DATA TO EXAMINE section start
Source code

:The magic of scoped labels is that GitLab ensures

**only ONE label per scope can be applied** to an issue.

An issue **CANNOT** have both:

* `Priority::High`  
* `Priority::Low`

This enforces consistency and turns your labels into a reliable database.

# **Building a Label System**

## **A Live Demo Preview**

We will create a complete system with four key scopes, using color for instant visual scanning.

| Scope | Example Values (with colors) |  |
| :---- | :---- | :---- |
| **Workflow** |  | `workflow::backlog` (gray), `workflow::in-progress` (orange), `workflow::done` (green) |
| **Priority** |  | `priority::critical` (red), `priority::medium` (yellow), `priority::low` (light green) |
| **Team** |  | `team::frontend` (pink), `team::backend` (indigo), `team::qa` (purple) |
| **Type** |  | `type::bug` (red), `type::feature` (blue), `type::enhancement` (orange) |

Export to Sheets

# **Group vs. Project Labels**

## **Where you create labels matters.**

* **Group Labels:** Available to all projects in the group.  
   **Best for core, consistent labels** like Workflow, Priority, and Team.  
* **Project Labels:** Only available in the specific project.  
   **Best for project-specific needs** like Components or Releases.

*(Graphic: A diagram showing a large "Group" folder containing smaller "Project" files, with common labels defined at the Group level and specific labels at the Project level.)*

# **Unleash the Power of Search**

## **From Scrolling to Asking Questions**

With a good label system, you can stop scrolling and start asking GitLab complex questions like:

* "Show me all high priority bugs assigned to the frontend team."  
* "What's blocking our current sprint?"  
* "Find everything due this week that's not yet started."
DATA TO EXAMINE section end
*WORK TO BE COMPLETED*
Please return all of the entries above, exactly and completely.

*ANSWER FOR THE TASK*
Source code

:The magic of scoped labels is that GitLab ensures

**only ONE label per scope can be applied** to an issue.

An issue **CANNOT** have both:

* `Priority::High`  
* `Priority::Low`

This enforces consistency and turns your labels into a reliable database.

# **Building a Label System**

## **A Live Demo Preview**

We will create a complete system with four key scopes, using color for instant visual scanning.

| Scope | Example Values (with colors) |  |
| :---- | :---- | :---- |
| **Workflow** |  | `workflow::backlog` (gray), `workflow::in-progress` (orange), `workflow::done` (green) |
| **Priority** |  | `priority::critical` (red), `priority::medium` (yellow), `priority::low` (light green) |
| **Team** |  | `team::frontend` (pink), `team::backend` (indigo), `team::qa` (purple) |
| **Type** |  | `type::bug` (red), `type::feature` (blue), `type::enhancement` (orange) |

Export to Sheets

# **Group vs. Project Labels**

## **Where you create labels matters.**

* **Group Labels:** Available to all projects in the group.  
   **Best for core, consistent labels** like Workflow, Priority, and Team.  
* **Project Labels:** Only available in the specific project.  
   **Best for project-specific needs** like Components or Releases.

*(Graphic: A diagram showing a large "Group" folder containing smaller "Project" files, with common labels defined at the Group level and specific labels at the Project level.)*

# **Unleash the Power of Search**

## **From Scrolling to Asking Questions**

With a good label system, you can stop scrolling and start asking GitLab complex questions like:

* "Show me all high priority bugs assigned to the frontend team."  
* "What's blocking our current sprint?"  
* "Find everything due this week that's not yet started."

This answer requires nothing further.